Leggo solo due righe dalla quarta di copertina che sono estremamente significative. Sono state scritte da Arnobio di Sicca e siamo nel IV secolo era originario della Africa proconsolare: “Fate in modo per favore che gli dèi mortali bevano, tirate giù calici, coppe, piattini e vasi e giacché si ingozzano di tori, pietanze grasse e cibi succulenti, soccorreteli, accorrete affinché qualche boccone male ingurgitato non si blocchi nell’esofago”.
Siamo veramente ad un livello se vuoi sarcastico ma di concretezza che è davvero impressionante e quindi proprio questo ci dà l’idea di ciò che i futuri elettori troveranno nel tuo libro, ci sono tantissimi riferimenti utili.
Questo libro che si occupa in modo specifico e molto originale della religione arcaica romana è in realtà collegabile con quel che succedeva nelle cosiddette religioni preassiali, quando il rapporto con le divinità era di un certo tipo.
Quindi non mi rimane altro che dire appunto che non si può – lo so, sembra una frase fatta ma io lo dico veramente col cuore – non si può non prendere in considerazione questo libro, non si può non averlo.
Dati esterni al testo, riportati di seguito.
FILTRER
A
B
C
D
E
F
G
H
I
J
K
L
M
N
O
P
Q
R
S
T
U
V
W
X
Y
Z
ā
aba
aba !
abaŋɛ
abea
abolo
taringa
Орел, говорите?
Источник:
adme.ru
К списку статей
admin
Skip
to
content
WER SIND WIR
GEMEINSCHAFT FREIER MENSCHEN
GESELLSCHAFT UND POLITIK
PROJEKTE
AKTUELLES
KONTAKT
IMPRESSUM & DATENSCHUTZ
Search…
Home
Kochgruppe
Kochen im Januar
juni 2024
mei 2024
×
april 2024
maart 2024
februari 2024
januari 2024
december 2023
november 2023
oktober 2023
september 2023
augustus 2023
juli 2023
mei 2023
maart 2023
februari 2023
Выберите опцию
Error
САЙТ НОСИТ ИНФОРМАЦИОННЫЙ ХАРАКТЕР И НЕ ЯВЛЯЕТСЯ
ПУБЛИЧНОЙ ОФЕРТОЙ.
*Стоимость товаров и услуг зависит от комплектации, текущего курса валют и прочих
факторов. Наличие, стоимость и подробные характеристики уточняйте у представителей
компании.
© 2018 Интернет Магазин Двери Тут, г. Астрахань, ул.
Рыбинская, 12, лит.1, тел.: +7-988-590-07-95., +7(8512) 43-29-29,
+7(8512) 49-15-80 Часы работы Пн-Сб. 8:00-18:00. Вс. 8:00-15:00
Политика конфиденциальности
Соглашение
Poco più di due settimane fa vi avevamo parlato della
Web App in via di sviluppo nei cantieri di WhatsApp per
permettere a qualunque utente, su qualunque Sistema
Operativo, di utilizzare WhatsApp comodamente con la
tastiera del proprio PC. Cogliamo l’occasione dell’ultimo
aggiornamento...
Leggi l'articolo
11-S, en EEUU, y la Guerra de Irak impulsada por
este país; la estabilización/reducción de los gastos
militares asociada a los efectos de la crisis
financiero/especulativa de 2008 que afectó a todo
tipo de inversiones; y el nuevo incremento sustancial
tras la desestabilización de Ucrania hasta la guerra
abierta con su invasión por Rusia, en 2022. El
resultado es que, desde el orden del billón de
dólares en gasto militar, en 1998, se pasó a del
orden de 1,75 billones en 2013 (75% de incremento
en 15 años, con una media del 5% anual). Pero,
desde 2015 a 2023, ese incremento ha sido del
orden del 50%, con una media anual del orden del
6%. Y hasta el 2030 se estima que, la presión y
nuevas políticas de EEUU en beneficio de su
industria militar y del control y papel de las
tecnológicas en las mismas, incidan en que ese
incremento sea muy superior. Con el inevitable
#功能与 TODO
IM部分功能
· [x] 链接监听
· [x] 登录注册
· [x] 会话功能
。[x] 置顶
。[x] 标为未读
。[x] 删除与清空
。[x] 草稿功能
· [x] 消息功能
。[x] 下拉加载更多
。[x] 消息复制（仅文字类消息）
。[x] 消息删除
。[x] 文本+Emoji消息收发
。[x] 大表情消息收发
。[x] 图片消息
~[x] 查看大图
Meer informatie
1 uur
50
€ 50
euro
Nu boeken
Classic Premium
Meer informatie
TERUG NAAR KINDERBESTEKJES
Non mi rimane che dire “buona lettura” a tutti, una lettura che arricchisce, una lettura molto piacevole, una lettura che ci porta moltissime informazioni ma soprattutto che crea moltissimi stimoli per le persone curiose e questo è secondo me l’aspetto fondamentale perché sono stimoli motivati da contenuti precisi, contenuti che si rifanno alle fonti e questo è fondamentale.
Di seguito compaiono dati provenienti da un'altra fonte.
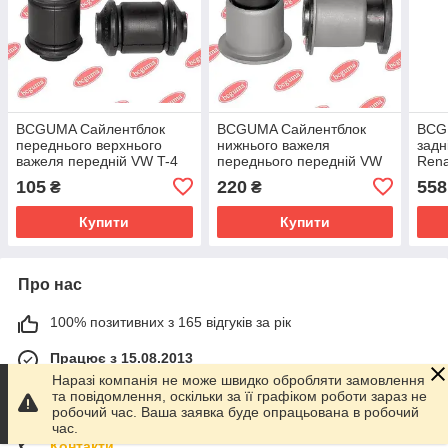
BCGUMA Сайлентблок
BCGUMA Сайлентблок
BCG
переднього верхнього
нижнього важеля
задн
важеля передній VW T-4
переднього передній VW
Rena
-96 BC0214
T-4 96 - BC0209
01-(
105
220
558
₴
₴
Купити
Купити
Про нас
100% позитивних з 165 відгуків за рік
Працює з 15.08.2013
Наразі компанія не може швидко обробляти замовлення
м. Одеса
та повідомлення, оскільки за її графіком роботи зараз не
Проспект Лесі Українки 15, Одеса, Україна
робочий час. Ваша заявка буде опрацьована в робочий
час.
Контакти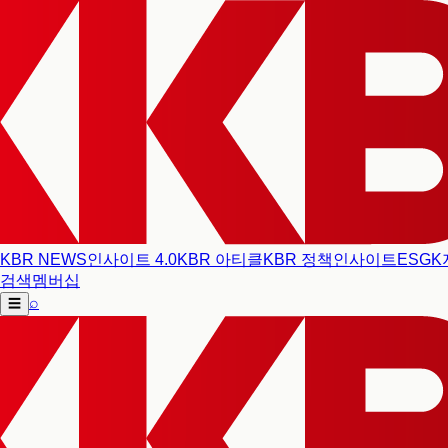
KBR NEWS
인사이트 4.0
KBR 아티클
KBR 정책인사이트
ESG
K
검색
멤버십
⌕
☰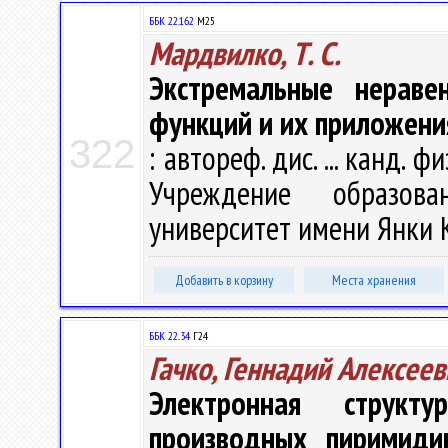
ББК 22.162
М25
Мардвилко, Т. С.
Экстремальные нераве
функций и их приложени
322
: автореф. дис. ... канд. ф
Учреждение образова
университет имени Янки Ку
Добавить в корзину
Места хранения
ББК 22..34
Г24
Гачко, Геннадий Алексеев
Электронная структ
производных пиримиди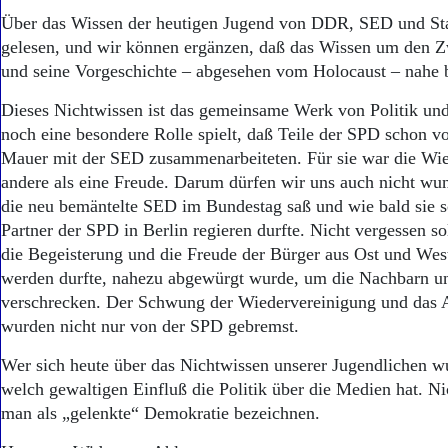
Über das Wissen der heutigen Jugend von DDR, SED und Sta
gelesen, und wir können ergänzen, daß das Wissen um den Z
und seine Vorgeschichte – abgesehen vom Holocaust – nahe be
Dieses Nichtwissen ist das gemeinsame Werk von Politik un
noch eine besondere Rolle spielt, daß Teile der SPD schon v
Mauer mit der SED zusammenarbeiteten. Für sie war die Wie
andere als eine Freude. Darum dürfen wir uns auch nicht wun
die neu bemäntelte SED im Bundestag saß und wie bald sie s
Partner der SPD in Berlin regieren durfte. Nicht vergessen so
die Begeisterung und die Freude der Bürger aus Ost und West
werden durfte, nahezu abgewürgt wurde, um die Nachbarn un
verschrecken. Der Schwung der Wiedervereinigung und das 
wurden nicht nur von der SPD gebremst.
Wer sich heute über das Nichtwissen unserer Jugendlichen wu
welch gewaltigen Einfluß die Politik über die Medien hat. Ni
man als „gelenkte“ Demokratie bezeichnen.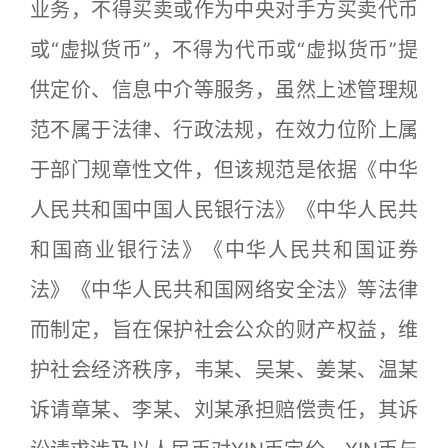
业务，不得买卖或作为中央对手方买卖代币
或“虚拟货币”，不得为代币或“虚拟货币”提
供定价、信息中介等服务，虽然上述管理规
范不属于法律、行政法规，在效力位阶上属
于部门规章性文件，但该规范是依据《中华
人民共和国中国人民银行法》《中华人民共
和国商业银行法》《中华人民共和国证券
法》《中华人民共和国网络安全法》等法律
而制定，旨在保护社会公众的财产权益，维
护社会经济秩序，韦某、吴某、姜某、温某
诉请章某、李某、刘某承担赔偿责任，其诉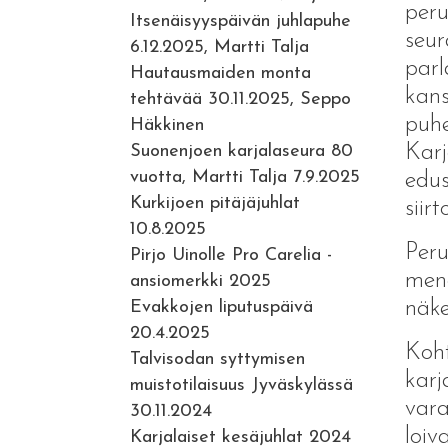
peru
Itsenäisyyspäivän juhlapuhe
seur
6.12.2025, Martti Talja
parl
Hautausmaiden monta
kans
tehtävää 30.11.2025, Seppo
puhe
Häkkinen
Karj
Suonenjoen karjalaseura 80
vuotta, Martti Talja 7.9.2025
edus
Kurkijoen pitäjäjuhlat
siir
10.8.2025
Peru
Pirjo Uinolle Pro Carelia -
mene
ansiomerkki 2025
näke
Evakkojen liputuspäivä
20.4.2025
Koht
Talvisodan syttymisen
karj
muistotilaisuus Jyväskylässä
vara
30.11.2024
loiv
Karjalaiset kesäjuhlat 2024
Gian Matteo Corrias: Dottore di ricerca in civiltà dell’Umanesimo e del Rinascimento presso l’Università degli studi di Firenze, parte delle ricerche svolte presso ‘Ecole Pratique des Hautes Etudes di Parigi, autore di “Dèi e religione nell’antica Roma”, “Esoterismo e culti misterici nell’antica Roma”, “Gli Dèi di Roma antica” “Il divino e il sacro nell’epoca arcaica”. Ha collaborato per la parte linguistica alla realizzazione di un corso multimediale di latino “Atticus” pubblicato da Pearson in Italia, fa parte del comitato scientifico della rivista di studi storici architettonici e filologici “Aristana”, ha collaborato alla realizzazione di diversi prodotti multimediali tra i quali “Una giornata particolare: Giulio Cesare”, documentario trasmesso da La7. Collabora come esperto latinista nella questione relativa alle cosiddette dimissioni di Papa Benedetto XVI.